(Records)
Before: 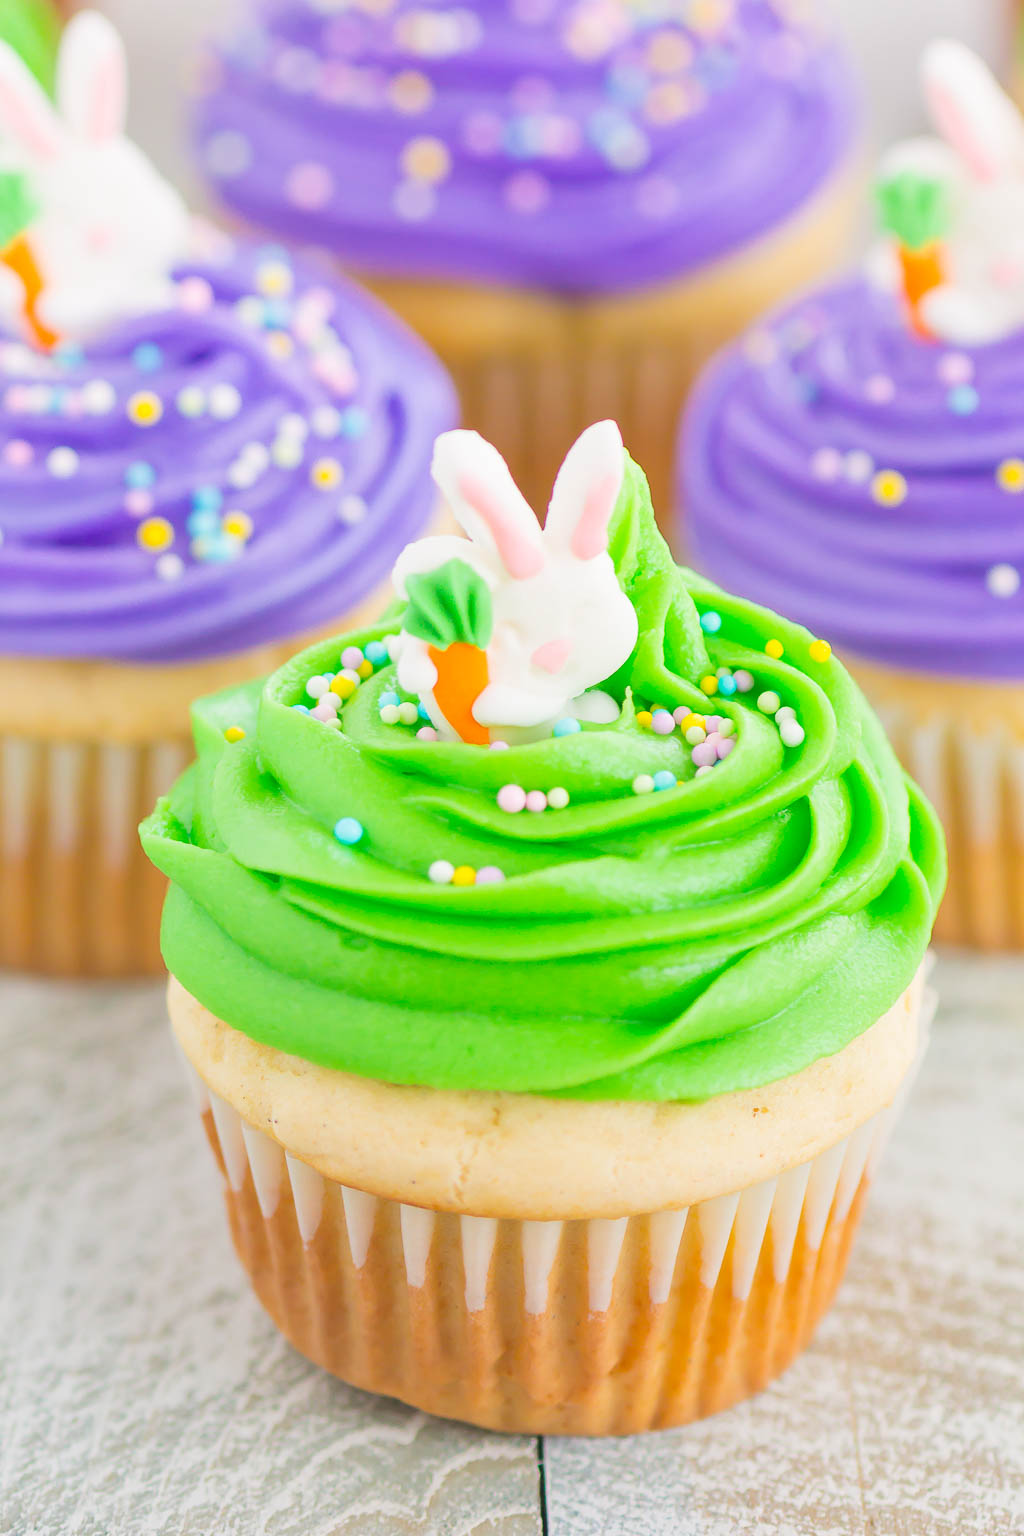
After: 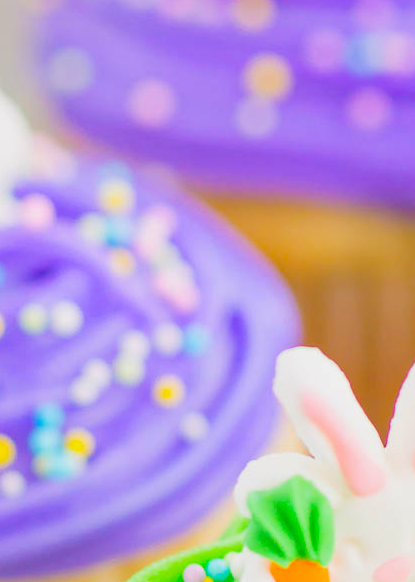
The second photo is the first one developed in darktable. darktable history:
crop: left 15.452%, top 5.459%, right 43.956%, bottom 56.62%
contrast brightness saturation: contrast -0.1, brightness 0.05, saturation 0.08
haze removal: compatibility mode true, adaptive false
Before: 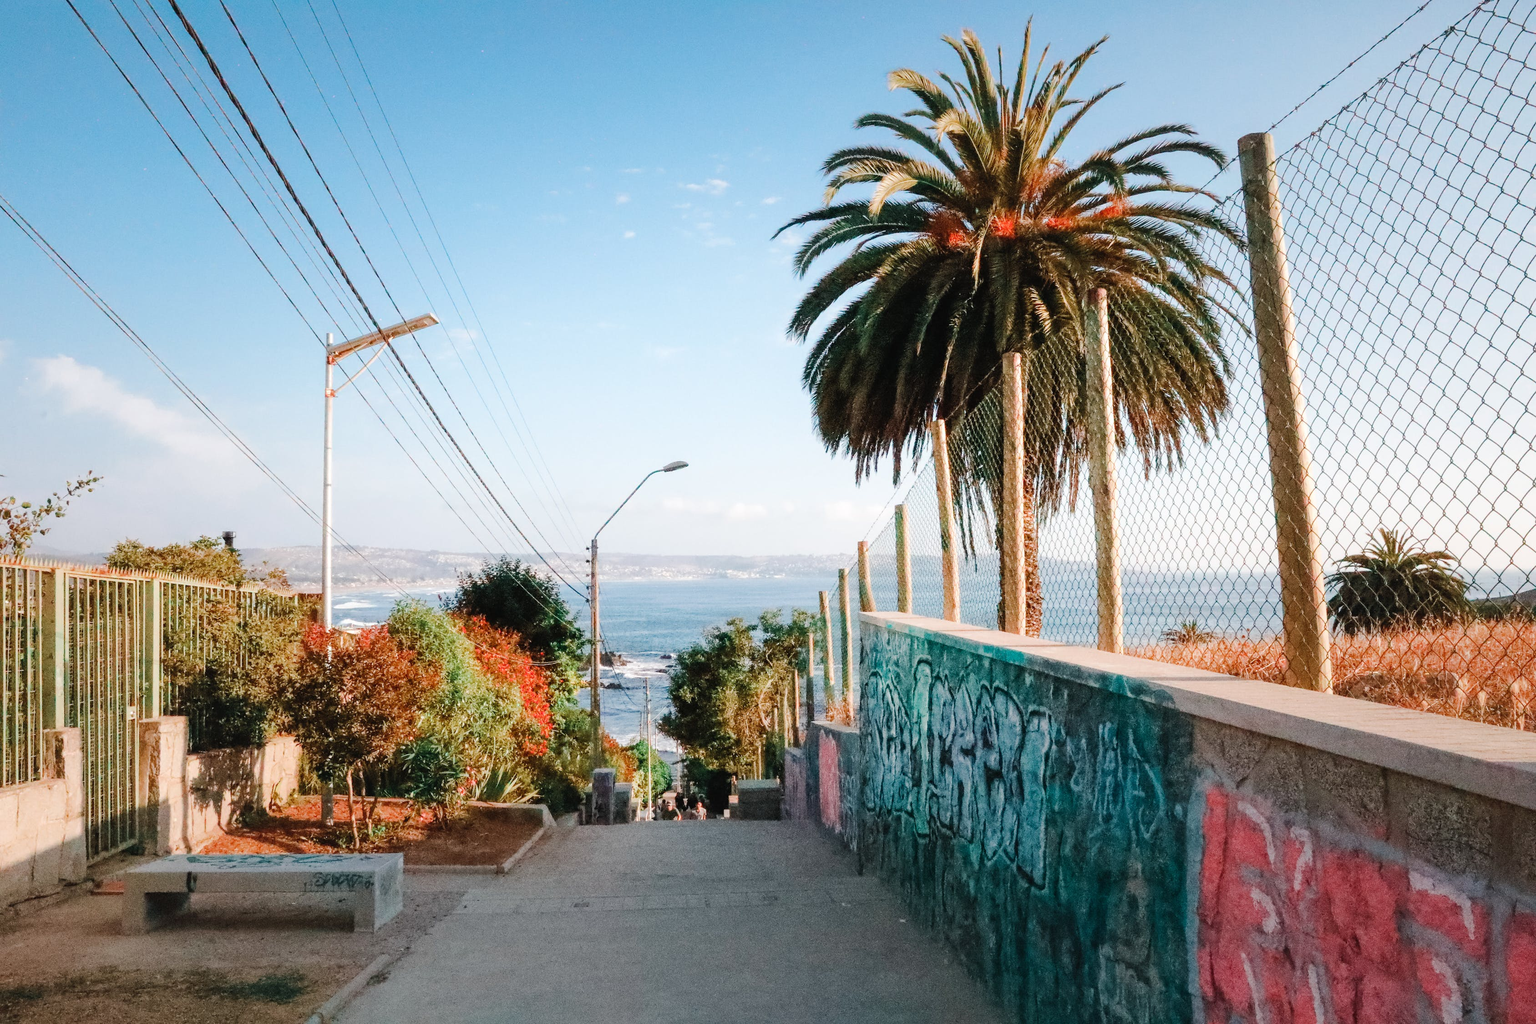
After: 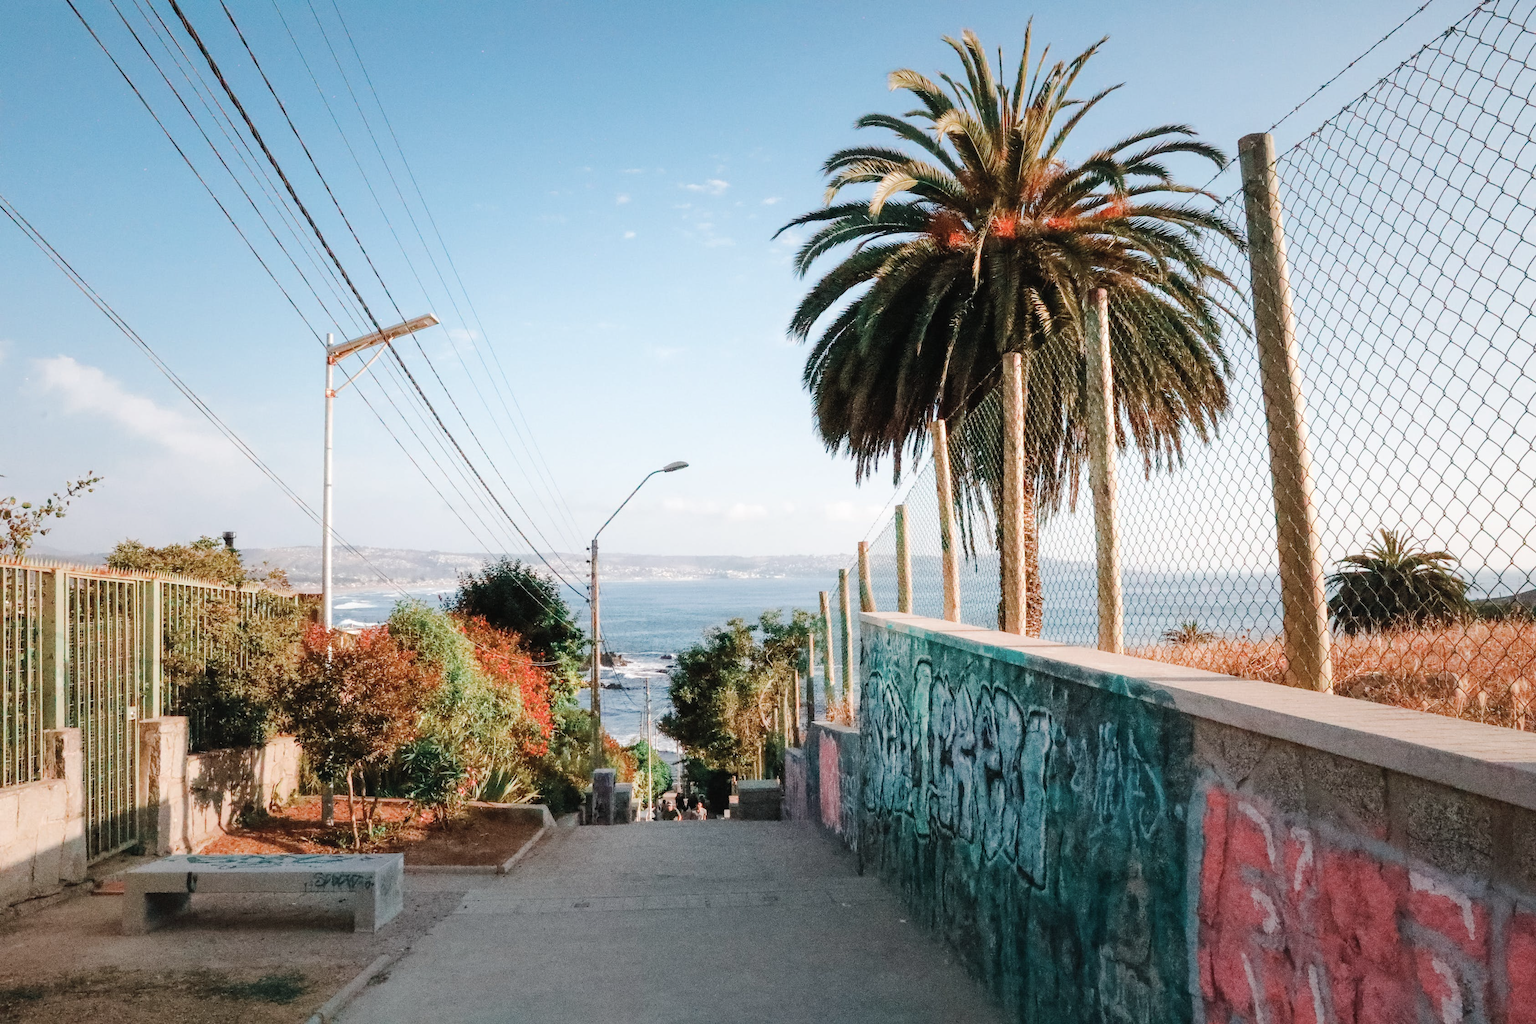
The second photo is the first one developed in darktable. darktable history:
color correction: highlights b* -0.026, saturation 0.831
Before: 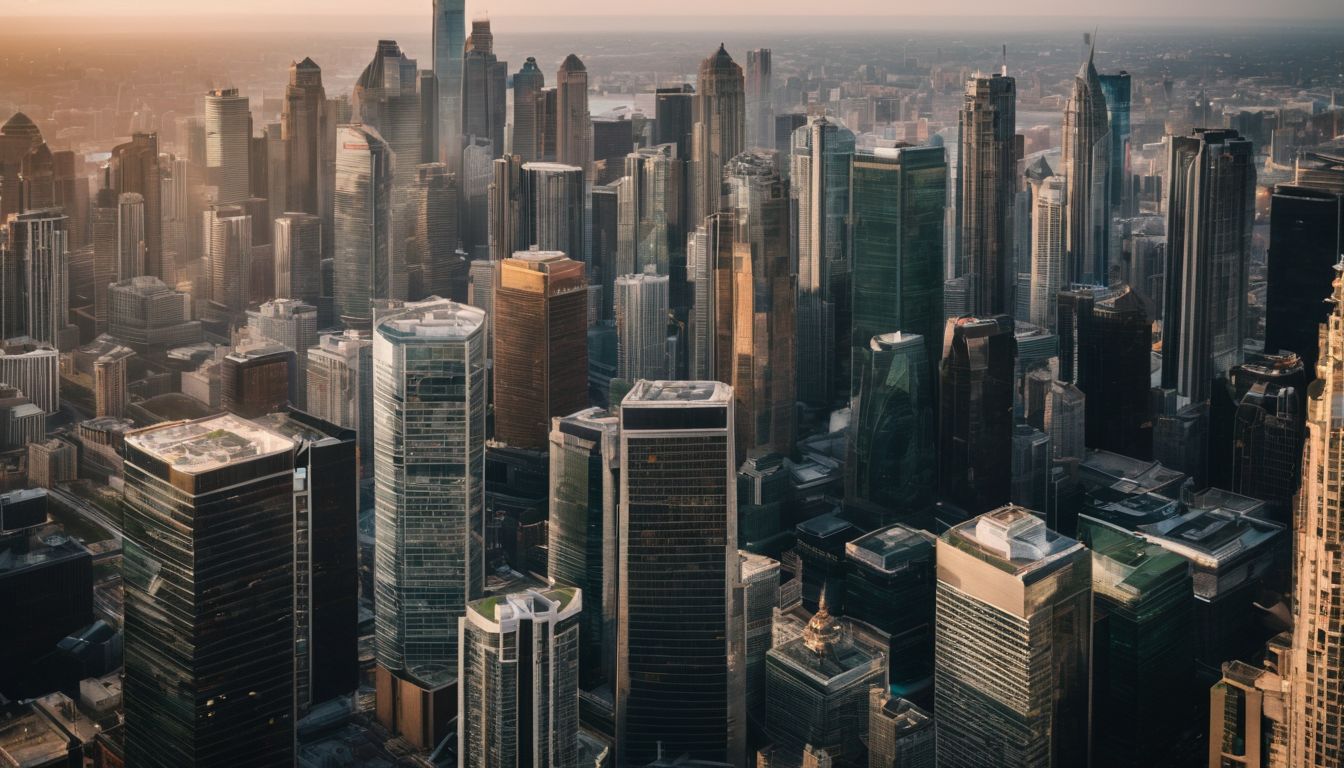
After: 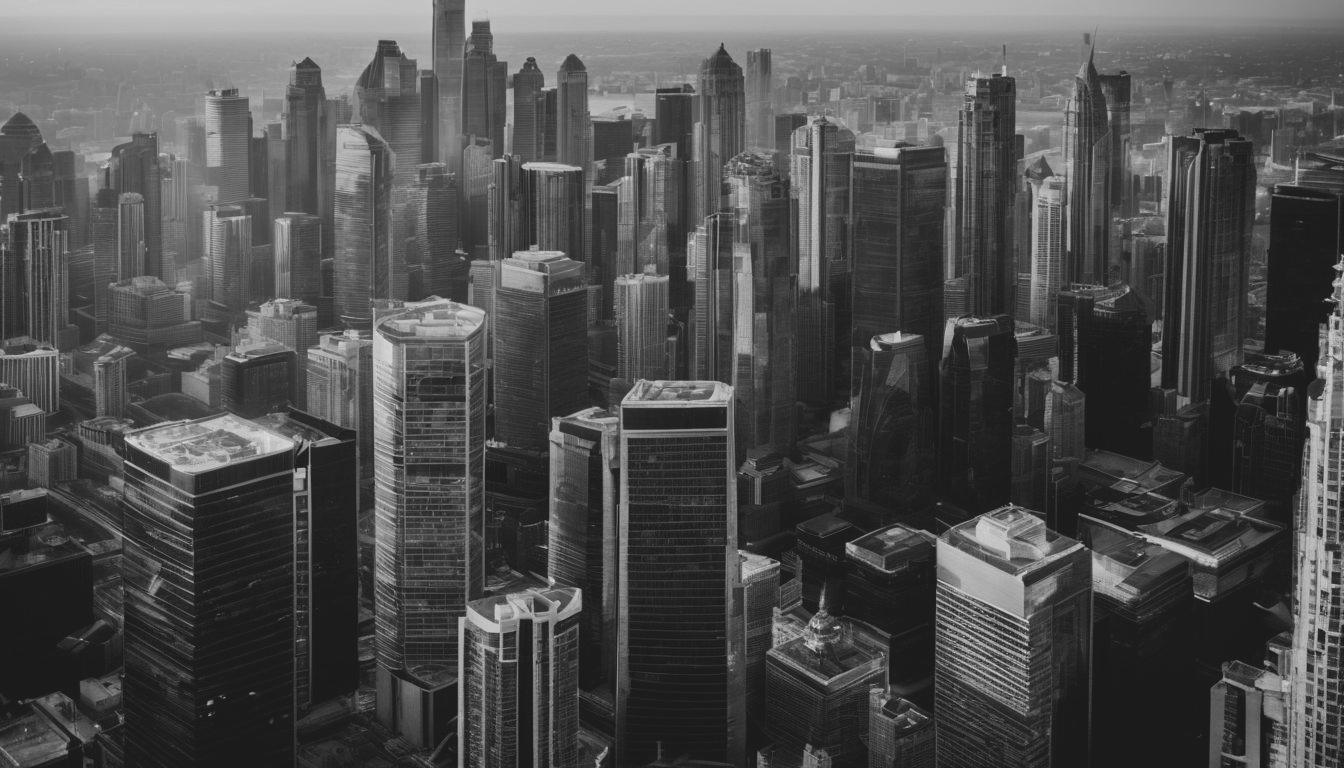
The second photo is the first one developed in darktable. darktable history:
monochrome: on, module defaults
tone curve: curves: ch0 [(0, 0) (0.003, 0.096) (0.011, 0.096) (0.025, 0.098) (0.044, 0.099) (0.069, 0.106) (0.1, 0.128) (0.136, 0.153) (0.177, 0.186) (0.224, 0.218) (0.277, 0.265) (0.335, 0.316) (0.399, 0.374) (0.468, 0.445) (0.543, 0.526) (0.623, 0.605) (0.709, 0.681) (0.801, 0.758) (0.898, 0.819) (1, 1)], preserve colors none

> **Directions**:
Copy out the listing above word for word, but leave the pictures out of your answer.

> **Solution**:
Before: 
After: 
The second photo is the first one developed in darktable. darktable history:
crop: left 15.452%, top 5.459%, right 43.956%, bottom 56.62%
contrast brightness saturation: contrast -0.1, brightness 0.05, saturation 0.08
haze removal: compatibility mode true, adaptive false
Before: 
After: 
The second photo is the first one developed in darktable. darktable history:
color correction: highlights b* -0.026, saturation 0.831
Before: 
After: 
The second photo is the first one developed in darktable. darktable history:
monochrome: on, module defaults
tone curve: curves: ch0 [(0, 0) (0.003, 0.096) (0.011, 0.096) (0.025, 0.098) (0.044, 0.099) (0.069, 0.106) (0.1, 0.128) (0.136, 0.153) (0.177, 0.186) (0.224, 0.218) (0.277, 0.265) (0.335, 0.316) (0.399, 0.374) (0.468, 0.445) (0.543, 0.526) (0.623, 0.605) (0.709, 0.681) (0.801, 0.758) (0.898, 0.819) (1, 1)], preserve colors none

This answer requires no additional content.